[newnewpdro]

It's only a matter of time before some major successful linux system attack is delivered via snap/flathub.

Distributions and their package maintainers serve an important role. In the interests of consuming more & faster people seem to be ignoring that.

I wish we had enough resources in the free softare community for all software to be packaged and maintained in the distributions by independent parties unaffiliated with the creators as a rule.

[badsectoracula]

In theory you can have the last bit with flatpack (and perhaps snap), the issue here is auditing what goes in the repositories, not the package format.

[newnewpdro]

Have you ever gone through the rigamarole of getting a project into a major distro like debian?

A bunch of the guidelines governing that process are simply unenforcable in a model where the developer builds and publishes the release.

I am not of the opinion that those rules are irrelevant to the stability and security of our systems.

There's a significant push to establish a more app-store model for linux distributions, taking the distributor largely out of the loop for software that isn't part of the base system.
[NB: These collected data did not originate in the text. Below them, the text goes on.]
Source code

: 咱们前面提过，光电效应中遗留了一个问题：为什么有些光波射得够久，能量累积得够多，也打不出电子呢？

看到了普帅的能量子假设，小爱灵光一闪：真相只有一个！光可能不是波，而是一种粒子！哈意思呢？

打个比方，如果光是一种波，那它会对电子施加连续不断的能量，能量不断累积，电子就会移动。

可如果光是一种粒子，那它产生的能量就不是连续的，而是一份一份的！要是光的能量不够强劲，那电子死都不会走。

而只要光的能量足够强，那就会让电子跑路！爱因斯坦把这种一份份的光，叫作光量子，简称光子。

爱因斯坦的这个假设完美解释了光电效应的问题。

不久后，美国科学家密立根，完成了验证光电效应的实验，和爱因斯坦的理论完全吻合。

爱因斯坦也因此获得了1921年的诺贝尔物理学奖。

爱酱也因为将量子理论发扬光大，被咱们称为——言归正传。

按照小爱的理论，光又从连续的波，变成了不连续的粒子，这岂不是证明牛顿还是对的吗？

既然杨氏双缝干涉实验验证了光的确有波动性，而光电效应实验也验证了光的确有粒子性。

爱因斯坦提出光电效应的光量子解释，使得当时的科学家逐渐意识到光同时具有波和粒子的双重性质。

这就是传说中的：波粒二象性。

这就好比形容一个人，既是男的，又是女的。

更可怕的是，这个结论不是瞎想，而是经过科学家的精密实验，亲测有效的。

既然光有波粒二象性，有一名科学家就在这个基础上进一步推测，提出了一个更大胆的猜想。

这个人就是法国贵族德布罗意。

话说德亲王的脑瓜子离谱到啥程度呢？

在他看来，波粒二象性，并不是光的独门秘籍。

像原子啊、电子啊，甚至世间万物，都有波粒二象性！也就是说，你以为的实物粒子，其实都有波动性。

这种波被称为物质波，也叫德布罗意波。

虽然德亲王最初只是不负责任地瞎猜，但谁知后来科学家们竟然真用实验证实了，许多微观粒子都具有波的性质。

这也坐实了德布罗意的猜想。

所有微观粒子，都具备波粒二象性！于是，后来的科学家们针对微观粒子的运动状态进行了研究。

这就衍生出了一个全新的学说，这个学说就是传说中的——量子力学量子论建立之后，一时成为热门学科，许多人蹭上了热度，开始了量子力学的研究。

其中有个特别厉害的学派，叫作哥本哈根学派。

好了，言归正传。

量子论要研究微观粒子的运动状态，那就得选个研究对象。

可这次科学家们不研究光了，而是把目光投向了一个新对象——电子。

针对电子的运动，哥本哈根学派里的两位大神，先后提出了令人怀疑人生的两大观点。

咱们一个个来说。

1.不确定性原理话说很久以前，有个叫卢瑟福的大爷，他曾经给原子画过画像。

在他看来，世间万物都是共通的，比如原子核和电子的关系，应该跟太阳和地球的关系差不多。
This has both positive and negative consequences.

Today the negative consequences are largely hand-waved away with something along the lines of "containers will protect you".

[badsectoracula]

I do not really see the difference between the app-store model and the distribution repository model, at the end of the day both are models that teach the users to only download stuff from a specific place. This introduces gatekeeping middlemen that personally i'd rather do without. But if there is going to be a central """trusted""" place, i'd prefer it to be distribution agnostic.

(although even that isn't ideal since in practice it ends up with the major popular distributions pushing agendas to the smaller distributions through whatever requirements are there for "compatibility")

[newnewpdro]

It makes a substantial difference when we're talking about open software the distributor builds from source. The major distributors set a relatively high standard for the build process.

The same cannot be said for developers in my experience, who often don't even see a problem with the build process accessing the network - and frequently will publish releases built from the same host environment they use for their general daily computing.

From the perspective of a distributor, the packages should be perfectly buildable (and for official releases, preferably so) with a toolchain of known provenance in a clean environment without network connectivity.

The priorities are quite different for the developer of software and the distributor of systems incorporating that software. It's similar to the tension between system administrators and developers.